Starting from nothing increases cognitive load. Contextual prompts and templates reduce hesitation.

4

AI Supports Judgment

Users prefer tools that accelerate their thinking rather than replace it.

Key Insights for Backtrack:

Users need structured starting points, not blank canvases. Both products reduce friction by removing the "what should I ask?" problem. Notion does this through contextual prompts, Granola through smart defaults. For Backtrack, this meant designing guided prompt starters that accelerate decision-making while preserving user control. AI should support judgment, not replace it—tone adjustments and inline editing reinforce that the user stays in charge.

Design Process

Prompt Engineering

Structured Prompts to Reduce Friction

Open-ended inputs created hesitation. Users struggled to know what to ask, especially under time pressure.


I introduced structured prompt starters to reduce cognitive load and provide immediate direction. These prompts guide output quality without removing flexibility.


By replacing the blank state with contextual starting points, the experience shifts from thinking about what to ask to refining what is generated.

Iteration & Rapid Prototyping

I approached Ask Backtrack as a behavior-driven interface rather than a traditional chat UI. The goal was to reduce hesitation and make AI feel embedded in workflow, not separate from it.

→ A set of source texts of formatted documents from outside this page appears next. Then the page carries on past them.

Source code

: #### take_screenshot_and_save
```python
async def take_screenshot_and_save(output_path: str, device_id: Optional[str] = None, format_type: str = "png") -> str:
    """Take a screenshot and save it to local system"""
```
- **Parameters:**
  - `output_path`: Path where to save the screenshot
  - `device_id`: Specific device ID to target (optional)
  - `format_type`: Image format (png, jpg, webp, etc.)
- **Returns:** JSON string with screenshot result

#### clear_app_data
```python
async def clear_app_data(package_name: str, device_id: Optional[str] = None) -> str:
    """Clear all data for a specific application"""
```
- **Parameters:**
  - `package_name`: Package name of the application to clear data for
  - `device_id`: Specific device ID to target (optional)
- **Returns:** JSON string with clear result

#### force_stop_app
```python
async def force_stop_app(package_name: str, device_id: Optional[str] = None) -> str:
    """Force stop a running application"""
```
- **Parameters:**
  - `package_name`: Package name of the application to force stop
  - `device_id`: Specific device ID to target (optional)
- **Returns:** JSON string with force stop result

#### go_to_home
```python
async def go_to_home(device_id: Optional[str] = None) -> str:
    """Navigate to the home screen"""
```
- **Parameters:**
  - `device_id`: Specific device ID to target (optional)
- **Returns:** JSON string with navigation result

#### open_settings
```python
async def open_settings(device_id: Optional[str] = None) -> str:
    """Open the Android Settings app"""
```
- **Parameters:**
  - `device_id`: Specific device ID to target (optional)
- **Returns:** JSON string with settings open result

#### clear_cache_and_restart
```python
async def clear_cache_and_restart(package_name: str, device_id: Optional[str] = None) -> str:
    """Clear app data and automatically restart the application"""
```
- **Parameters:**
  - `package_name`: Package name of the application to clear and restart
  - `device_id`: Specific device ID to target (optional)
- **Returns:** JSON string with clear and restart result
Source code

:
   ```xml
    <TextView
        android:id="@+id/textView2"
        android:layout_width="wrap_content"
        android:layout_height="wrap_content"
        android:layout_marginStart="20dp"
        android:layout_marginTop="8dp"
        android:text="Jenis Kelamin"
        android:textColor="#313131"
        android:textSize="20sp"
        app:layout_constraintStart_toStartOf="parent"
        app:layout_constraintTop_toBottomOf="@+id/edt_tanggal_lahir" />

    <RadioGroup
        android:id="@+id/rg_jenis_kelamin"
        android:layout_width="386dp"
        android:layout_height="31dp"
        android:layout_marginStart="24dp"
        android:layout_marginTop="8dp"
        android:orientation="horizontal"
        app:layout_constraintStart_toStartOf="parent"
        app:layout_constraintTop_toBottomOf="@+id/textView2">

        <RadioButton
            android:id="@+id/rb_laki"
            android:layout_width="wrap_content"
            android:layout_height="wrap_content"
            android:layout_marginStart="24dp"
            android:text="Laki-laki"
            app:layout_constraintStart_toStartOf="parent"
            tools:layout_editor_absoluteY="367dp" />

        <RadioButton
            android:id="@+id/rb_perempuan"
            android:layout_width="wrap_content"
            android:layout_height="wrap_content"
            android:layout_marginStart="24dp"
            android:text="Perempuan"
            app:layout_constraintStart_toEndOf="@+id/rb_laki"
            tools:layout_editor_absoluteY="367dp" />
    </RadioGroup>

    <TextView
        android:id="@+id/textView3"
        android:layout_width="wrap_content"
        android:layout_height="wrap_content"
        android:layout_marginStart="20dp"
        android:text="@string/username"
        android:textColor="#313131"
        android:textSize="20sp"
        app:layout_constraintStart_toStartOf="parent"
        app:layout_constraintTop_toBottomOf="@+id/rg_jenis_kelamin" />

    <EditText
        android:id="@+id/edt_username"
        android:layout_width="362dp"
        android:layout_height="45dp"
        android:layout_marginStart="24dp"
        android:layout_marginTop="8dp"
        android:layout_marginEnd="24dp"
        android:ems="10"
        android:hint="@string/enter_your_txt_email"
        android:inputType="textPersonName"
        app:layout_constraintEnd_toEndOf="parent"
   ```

Iteration 1: Minimal Entry Point

The initial prototype centered on a single input field with a neutral greeting. While clean, it created a blank-state problem. Users had to decide what to ask before receiving value, which slowed engagement.

Issue identified: High cognitive load at first interaction.

Iteration 2: Guided Prompts

To reduce friction, I introduced structured prompt starters above the input field. These acted as high-signal entry points for common tasks such as drafting follow-ups or summarizing meetings.

This shifted the experience from “What should I type?” to “Which action do I need?”

Result: Faster task initiation and clearer value proposition.

Iteration 3: Conversational Refinement

The next iteration focused on post-response behavior. I tested inline refinement prompts like “Make this more casual” to encourage iterative editing rather than one-off generation.

This reinforced the idea that the tool supports user judgment rather than replacing it.

Insight: AI interactions feel more trustworthy when users can easily adjust tone and intent.

Key Features

1

Guided Prompts

One-click access to common tasks (follow-ups, summaries, action items)

2

Inline Editing

Users edit AI outputs directly without copying elsewhere

3

Tone Adjustment

Simple requests ("make it more casual") let users refine voice

4

Context-Aware

Prompts reference meeting participants and topics for personalization

Final Design

Outcomes & Key Takeaways

Revealed Edge Cases

Realistic copy exposed issues before development

Built Trust

Tone controls gave users confidence in outputs

Reduced Friction

Pre-built prompts eliminated blank-page paralysis

AI Design is About Control

Users don't want automation, they want acceleration. Editing controls and tone adjustments increased trust.

Prompt Design is Product Design

Crafting prompts that are specific yet natural was critical to feeling effortless.

Realistic Content Reveals Problems

Using ChatGPT during design exposed tone mismatches and edge cases that lorem ipsum would have hidden.